Global stocks and the dollar rebounded on Friday, buoyed at first by US and Chinese data, but Federal Reserve Chair Janet Yellen later rattled investors when she said aggressive steps may be needed to address an economy whose potential is slipping.
The dollar posted its largest weekly rise in more than seven months, with rebounding US retail sales and a rise in producer prices last month indicating the economy had regained momentum in the third quarter after a lackluster first-half.
Stocks in Europe rose more than 1 per cent and an index of global equities gained. But stocks on Wall Street pared gains to close just above break-even, while yields on longer-dated US Treasuries ticked up, with the benchmark 10-year note edging above 1.8 per cent.
Yellen, who posed her comments in Boston as questions that need more research, also suggested the US central bank may allow inflation to exceed its 2 per cent target.
Yellen's remarks suggest she embraces the thinking of former US Treasury Secretary Larry Summers who has said secular stagnation, or a lack of demand, is crimping global growth, said Jeffrey Gundlach, chief executive of DoubleLine Capital.
"I didn't hear, 'We are going to tighten in December,'" Gundlach told Reuters.

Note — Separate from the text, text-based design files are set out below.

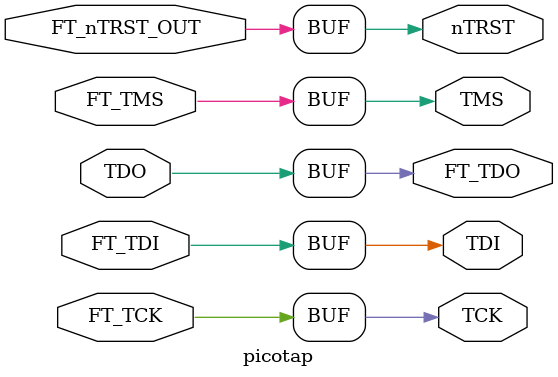
<source format=v>
module picotap(
           FT_TDO ,
           FT_TDI ,
           FT_TCK ,
           FT_TMS ,
           FT_nTRST_OUT ,
           TDO ,
           TCK ,
           TDI ,
           TMS ,
			  nTRST
			  );

output wire FT_TDO;
input wire FT_TDI;
input wire FT_TCK;
input wire FT_TMS;
input wire FT_nTRST_OUT;
input wire TDO;
output wire TCK;
output wire TDI;
output wire TMS;
output wire nTRST;

	//outputs
assign TDI = FT_TDI;
assign 	TMS = FT_TMS;
assign 	TCK = FT_TCK;
assign 	nTRST = FT_nTRST_OUT; 

	//inputs
assign 	FT_TDO = TDO;

endmodule


</source>
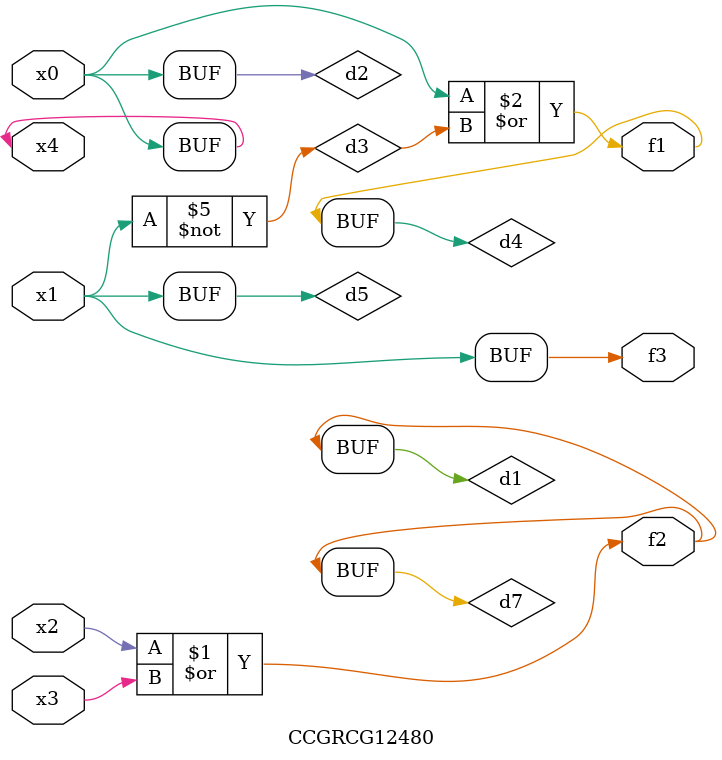
<source format=v>
module CCGRCG12480(
	input x0, x1, x2, x3, x4,
	output f1, f2, f3
);

	wire d1, d2, d3, d4, d5, d6, d7;

	or (d1, x2, x3);
	buf (d2, x0, x4);
	not (d3, x1);
	or (d4, d2, d3);
	not (d5, d3);
	nand (d6, d1, d3);
	or (d7, d1);
	assign f1 = d4;
	assign f2 = d7;
	assign f3 = d5;
endmodule

</source>
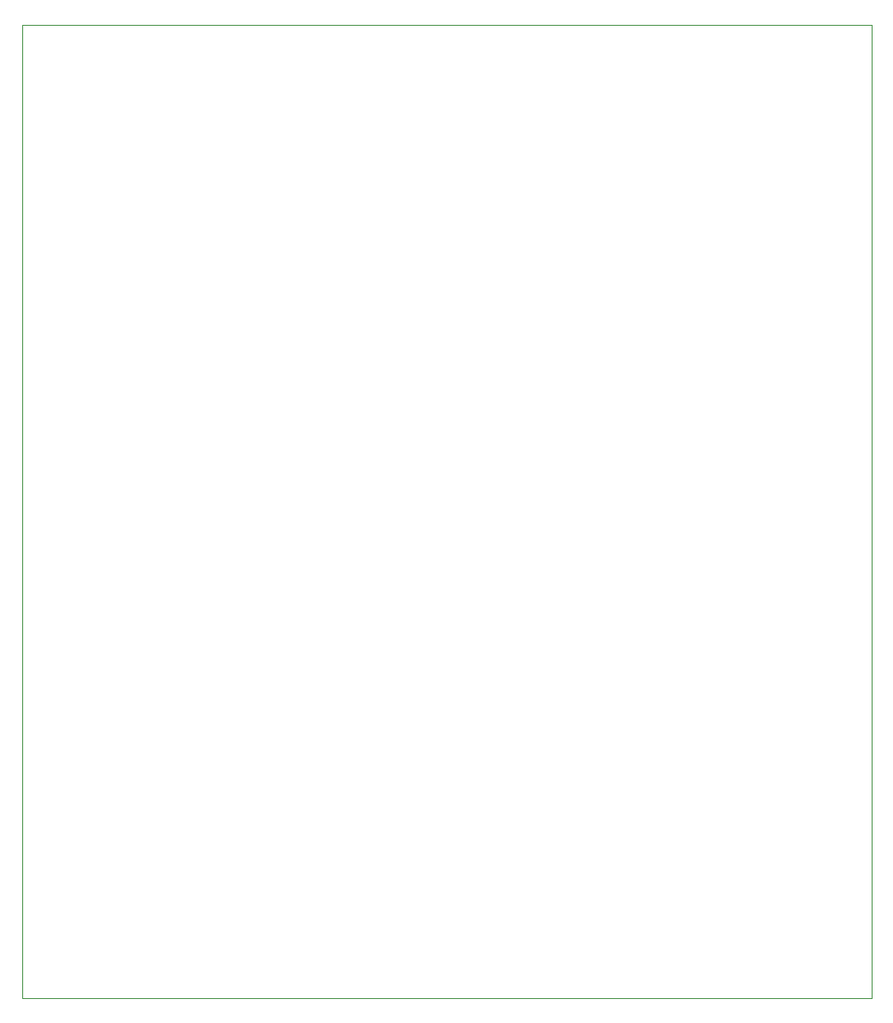
<source format=gbr>
%TF.GenerationSoftware,KiCad,Pcbnew,8.0.2*%
%TF.CreationDate,2024-06-04T14:33:09+05:30*%
%TF.ProjectId,evoborne,65766f62-6f72-46e6-952e-6b696361645f,rev?*%
%TF.SameCoordinates,Original*%
%TF.FileFunction,Profile,NP*%
%FSLAX46Y46*%
G04 Gerber Fmt 4.6, Leading zero omitted, Abs format (unit mm)*
G04 Created by KiCad (PCBNEW 8.0.2) date 2024-06-04 14:33:10*
%MOMM*%
%LPD*%
G01*
G04 APERTURE LIST*
%TA.AperFunction,Profile*%
%ADD10C,0.100000*%
%TD*%
G04 APERTURE END LIST*
D10*
X49530000Y-61810000D02*
X130400000Y-61810000D01*
X130400000Y-154538000D01*
X49530000Y-154538000D01*
X49530000Y-61810000D01*
M02*

</source>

Peter Kenny, senior market strategist at Global Markets Advisory Group in New York, said Yellen has kept everyone guessing as to when the next rate hike will occur, which has led to an inconsistent and trendless trading pattern in equities.
"If the markets have a fit, they're not going to hike. If the markets are going to have smooth sailing until December, 'yes,' we'll hike," said Axel Merk, president and chief investment officer of Merk Investments in Palo Alto, California.

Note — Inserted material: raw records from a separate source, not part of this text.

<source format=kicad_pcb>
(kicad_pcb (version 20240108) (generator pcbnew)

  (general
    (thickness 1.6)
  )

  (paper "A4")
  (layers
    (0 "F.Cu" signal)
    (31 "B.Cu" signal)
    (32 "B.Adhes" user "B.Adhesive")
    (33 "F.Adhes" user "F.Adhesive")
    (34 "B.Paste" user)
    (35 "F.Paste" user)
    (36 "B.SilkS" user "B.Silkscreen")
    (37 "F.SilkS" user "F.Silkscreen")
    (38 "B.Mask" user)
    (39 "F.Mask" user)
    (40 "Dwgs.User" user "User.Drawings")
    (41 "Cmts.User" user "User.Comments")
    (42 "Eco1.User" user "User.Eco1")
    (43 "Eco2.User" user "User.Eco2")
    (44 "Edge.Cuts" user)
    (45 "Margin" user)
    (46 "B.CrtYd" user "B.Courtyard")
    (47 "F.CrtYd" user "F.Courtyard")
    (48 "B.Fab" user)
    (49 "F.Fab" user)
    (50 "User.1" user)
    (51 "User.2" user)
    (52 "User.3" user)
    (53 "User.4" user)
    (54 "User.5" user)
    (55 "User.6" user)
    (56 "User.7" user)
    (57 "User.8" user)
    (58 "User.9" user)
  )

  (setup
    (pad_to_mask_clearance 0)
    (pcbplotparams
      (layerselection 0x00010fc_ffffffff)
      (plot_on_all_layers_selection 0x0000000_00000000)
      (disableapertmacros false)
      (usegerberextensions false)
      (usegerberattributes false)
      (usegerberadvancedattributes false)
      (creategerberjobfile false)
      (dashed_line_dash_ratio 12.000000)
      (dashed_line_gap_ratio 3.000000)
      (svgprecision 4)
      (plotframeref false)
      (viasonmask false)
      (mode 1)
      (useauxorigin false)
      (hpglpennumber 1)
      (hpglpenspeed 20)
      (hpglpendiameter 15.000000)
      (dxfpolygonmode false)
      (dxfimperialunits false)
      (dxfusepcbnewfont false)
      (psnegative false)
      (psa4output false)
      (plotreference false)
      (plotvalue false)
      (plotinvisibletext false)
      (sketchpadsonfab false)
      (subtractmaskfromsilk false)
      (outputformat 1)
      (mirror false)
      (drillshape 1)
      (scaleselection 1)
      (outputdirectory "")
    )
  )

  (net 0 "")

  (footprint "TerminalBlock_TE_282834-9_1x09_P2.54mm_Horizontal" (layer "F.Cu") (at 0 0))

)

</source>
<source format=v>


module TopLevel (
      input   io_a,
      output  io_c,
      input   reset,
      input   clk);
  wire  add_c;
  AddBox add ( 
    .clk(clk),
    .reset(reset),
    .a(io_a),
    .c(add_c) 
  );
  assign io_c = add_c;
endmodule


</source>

"She's going to look for every excuse not to hike rates."
The Dow Jones industrial average .DJI closed up 39.44 points, or 0.22 per cent, to 18,138.38. The S&P 500 .SPX rose 0.43 points, or 0.02 per cent, to 2,132.98 and the Nasdaq Composite .IXIC added 0.83 points, or 0.02 per cent, to 5,214.16.
For the week, the Dow fell 0.56 per cent, the S&P 500 slid 0.96 per cent and the Nasdaq slipped 1.48 per cent.
The dollar index, which tracks the greenback against a basket of six major currencies, added 0.57 per cent to 98.069 .DXY and was up 1.5 per cent for the week.
Against the yen, the dollar rose 0.44 per cent to 104.14 JPY=, while the euro fell 0.77 per cent to $1.0971 EUR=.
Chinese producer prices and US economic data had bolstered expectations earlier in the session that the Fed would raise interest rates in December.
US producer prices rose in September to post their biggest year-on-year rise since December 2014, while retail sales gained 0.6 per cent after a 0.2 per cent decline in August.
In China, September producer prices unexpectedly rose for the first time in nearly five years and consumer inflation also beat expectations, easing some concerns about the health of the world's second-biggest economy.
Disappointing Chinese trade data on Thursday had rattled investors and pushed global equity markets to three-month lows.
European shares tracked Asian markets higher and Wall Street initially jumped as strong results from JPMorgan and Citigroup lifted financial stocks. Shares later pared gains.
Shares of JPMorgan (JPM.N), the biggest US bank by assets, fell 0.32 per cent after it beat forecasts for revenue and profit. Citigroup (C.N) rose 0.29 per cent after earnings fell less than expected.
In Europe, the pan-regional FTSEurofirst 300 .FTEU3 index rose 1.33 per cent to close at 1,341.54, while MSCI's all-country world index .MIWD00000PUS of equity markets in 46 countries rose 0.30 per cent.
Oil slipped below $52 a barrel, giving up earlier gains, as abundant crude supplies outweighed tighter US fuel inventories and plans by the Organization of the Petroleum Exporting Countries to cut output.
Global benchmark Brent LCOc1 settled down 8 cents at $51.95 a barrel. US crude CLc1 slid 9 cents to settle at $50.35 a barrel.
US Treasury yields rose, with the benchmark 10-year note US10YT=RR falling 19/32 in price to yield 1.8048 per cent.
The benchmark 10-year German bund DE10YT=TWEB rose 2 basis points to 0.05 per cent, according to Reuters.